Updated: Mar 21
Whether operating as an in-house internal audit function, or performing internal audit services for a client, a budget is an important document that should be prepared at the beginning of each review.
A budget should not just be 'slapped together' as part of the audit admin processes. It is important that a budget is consciously thought out, with consideration given to some of the following factors:
Amount of effort required per scope area;
Number of resources required (and any specialists);
The level and rate (where applicable) of audit team members involved;
The skills of the client / business area to be audited, and the level of involvement required in managing them throughout the audit process; and
Technicality of the topic (do we require specialists knowledge, or will it require multiple reviews?); and
Ease of finalising an audit report.
A preview of the budget template is included below:
As you proceed through the planning process, you should begin to form an answer against each of the above points.
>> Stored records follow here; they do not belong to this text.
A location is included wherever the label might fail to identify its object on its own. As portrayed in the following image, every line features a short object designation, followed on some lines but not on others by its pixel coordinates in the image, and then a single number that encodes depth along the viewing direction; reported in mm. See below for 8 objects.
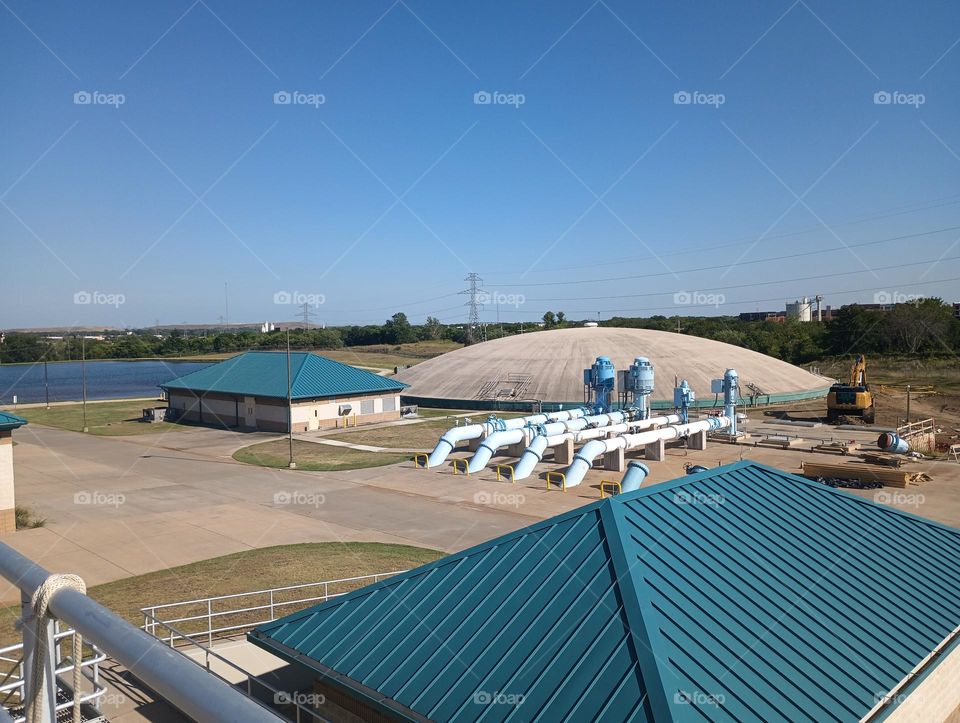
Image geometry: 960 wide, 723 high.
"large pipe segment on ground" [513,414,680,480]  38875
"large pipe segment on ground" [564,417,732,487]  37406
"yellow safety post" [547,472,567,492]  36569
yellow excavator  56906
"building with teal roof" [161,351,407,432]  59094
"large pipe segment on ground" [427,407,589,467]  42875
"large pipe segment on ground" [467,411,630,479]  41375
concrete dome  69500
This will help you to develop a realistic budget.
A budget is important as it:
Holds the audit team accountable and can prevent slippage;
For private firms, helps to manage costs and work within margins;
Helps future auditors understand the length of time taken to complete the audit procedure; and
Can show areas that required significantly more effort than required.
The budget should be updated on a regular basis (weekly), and communicated to all team members to ensure they are aware of the current position.
It is essential that a budget is never seen as a constraint. A budget should not impact the level of detail, effort or time required to complete the audit procedures. A budget should not impact on audit quality.